Jonathan rushed back into the office, waving several sheets of paper. “I’ve got it!”
“And?”
“It’s a rave….I’ve only skimmed it, but it’s basically a blow job. Here, listen to this: ‘Jack Carson’s characters are the demon spawn of Faulkner’s Snopes family and Carver’s lumpen proles, the descendants of Walker Evans’s Depression-era subjects, trapped deep in the sunless hollers of Tennessee and Kentucky. Their American dream is a nightmare of cruelty and inbreeding compounded by privation; moonshine and meth their only escape, and yet Carson manages to invest their struggle to survive with a kind of stoic grandeur, and even, at times, to celebrate their inchoate yearning toward the light….’ ”
“Jesus, let me see that,” said Russell, practically tearing the review from Jonathan’s hands.
—
The afternoon before the party, Russell was looking over the reorders for the book, which were strong, when Corrine called, all worked up about a hard day with the bureaucrats at the New York City Housing Authority. She was trying to get permission to set up a food giveaway in the parking lot of a housing project in Brooklyn. “I don’t know whether to be somewhat encouraged or thoroughly discouraged.”
“Well, if you don’t know, honey, I’m not sure how I would.”
“Do you realize you call me honey when you’re exasperated with me?
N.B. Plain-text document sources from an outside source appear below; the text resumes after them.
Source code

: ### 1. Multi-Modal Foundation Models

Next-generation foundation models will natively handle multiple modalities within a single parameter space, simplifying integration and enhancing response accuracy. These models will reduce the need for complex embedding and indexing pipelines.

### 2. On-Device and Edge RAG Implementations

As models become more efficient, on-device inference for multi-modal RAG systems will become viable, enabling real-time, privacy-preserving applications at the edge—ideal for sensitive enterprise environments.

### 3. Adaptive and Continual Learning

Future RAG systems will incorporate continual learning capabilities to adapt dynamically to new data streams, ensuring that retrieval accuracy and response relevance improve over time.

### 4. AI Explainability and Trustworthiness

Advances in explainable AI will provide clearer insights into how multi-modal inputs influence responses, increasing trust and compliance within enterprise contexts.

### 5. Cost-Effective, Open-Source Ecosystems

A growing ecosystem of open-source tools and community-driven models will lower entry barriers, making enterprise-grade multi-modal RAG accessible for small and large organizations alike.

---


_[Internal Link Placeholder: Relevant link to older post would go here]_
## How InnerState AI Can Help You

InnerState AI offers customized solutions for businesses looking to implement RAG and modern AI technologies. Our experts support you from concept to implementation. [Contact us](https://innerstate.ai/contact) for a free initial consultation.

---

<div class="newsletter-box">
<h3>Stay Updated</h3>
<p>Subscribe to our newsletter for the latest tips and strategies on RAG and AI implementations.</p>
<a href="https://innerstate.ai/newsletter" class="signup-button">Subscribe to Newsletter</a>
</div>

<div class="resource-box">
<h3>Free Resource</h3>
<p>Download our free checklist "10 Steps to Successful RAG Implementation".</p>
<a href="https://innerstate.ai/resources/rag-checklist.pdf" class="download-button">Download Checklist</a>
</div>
I think you do it because you feel guilty that you’re exasperated and it assuages your conscience.”
“I can’t say I’m aware of this alleged tic, nor do I believe it.”
“All right, I’ll stop bugging you. I’ll see you at home.”
“Not till late. Tonight’s Jack’s book party, remember?”
“Oh, right. Do you want me to come?”
“If I were you, I’d skip it. Looks like it’s going to be a real hipster ratfuck. I won’t be too late, I hope. If he wants to go out afterward, I’ll send Jonathan.”
—
In hopes of getting the guest of honor to the church on time, Russell decided to pick him up at the hotel himself. He arrived at the Chelsea just before six; when Jack didn’t answer the call from the lobby phone, he asked at the desk, where they had no information on Mr. Carson’s whereabouts. Why, Russell wondered, had he put him up in the same hotel where Sid Vicious had murdered Nancy Spungen? He turned and walked out the door and down the street to the Trailer Park Lounge, where he found the missing person huddled over a drink, looking exceedingly mournful sitting on his stool.